Harriet Brewis
Mar 05, 2024
(Michala Garrison/NASA Earth Observatory)
NASA has shared photos of what looks disconcertingly like a cluster of giant jellyfish in the sky.
The space agency’s Terra satellite was flying over the Gulf of Mexico earlier this year when one of its instruments captured an image of the strange-looking bubbles.
Some viewers have suggested these could be the signature of UFOs (or UAP)while others have likened them to holes in the atmosphere.
In fact, they are a phenomenon called cavum clouds, also known as fallstreak holes or hole-punch clouds.
When cavum clouds were first observed in the 1940s, experts couldn’t work out what caused them.
This, inevitably, prompted a number of theories, including that they were formed by flying saucers.
It took another 70 years for scientists to finally figure out that the explanation was a lot less sci-fi worthy: the clouds are actually caused by airplanes.
Another cavum cloud pictured over southeastern France on January 14, 2023(Adam Voiland/NASA Earth Observatory)
The formations are created when planes pass through banks of altocumulus clouds – mid-level patches of clouds, called cloudlets, which most commonly take the shape of rounded clumps, as the Met Office explains.
As air moves around the plane, a process called adiabatic expansion can make water droplets in the cloudlets freeze into ice crystals.
These crystals eventually grow heavy and fall out of the sky, leaving a hole in the cloud layer, NASA noted in an Instagram post.

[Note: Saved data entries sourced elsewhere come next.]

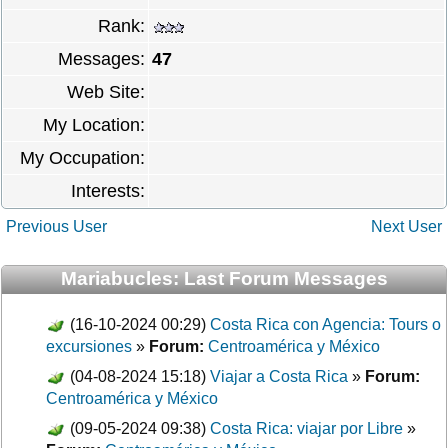
Rank:
Messages:
47
Web Site:
My Location:
My Occupation:
Interests:
Previous User
Next User
Mariabucles: Last Forum Messages
(16-10-2024 00:29)
Costa Rica con Agencia: Tours o
excursiones
»
Forum:
Centroamérica y México
(04-08-2024 15:18)
Viajar a Costa Rica
»
Forum:
Centroamérica y México
(09-05-2024 09:38)
Costa Rica: viajar por Libre
»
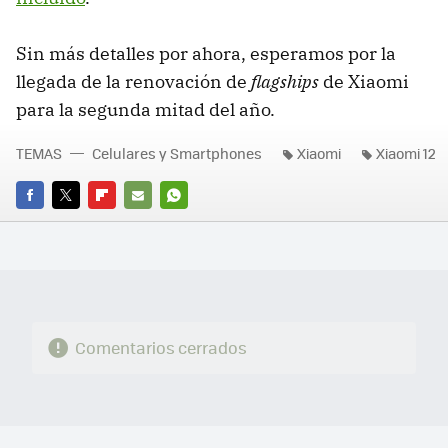
Sin más detalles por ahora, esperamos por la
llegada de la renovación de
flagships
de Xiaomi
para la segunda mitad del año.
TEMAS
Celulares y Smartphones
Xiaomi
Xiaomi 12
FACEBOOK
TWITTER
FLIPBOARD
E-
WHATSAPP
MAIL
Comentarios cerrados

In the image taken thanks to NASA’s Terra satellite, the falling ice crystals appear in the centre of the holes as wispy white trails of precipitation that never reach the ground – these features are called virga.
The photo, which was taken on January 30 of this year, has been met with fascination and delight on social media, and it’s not hard to see why.
The picture shows the green land of southern Florida and the curve of the Florida Keys lined by the turquoise blue of the ocean. This is then framed by white flecks and streaks of cloud, with those bubbling fallstreak holes at the very heart of the action.
It is a stunning scene and a reminder of the fragile beauty of the world we all need to protect.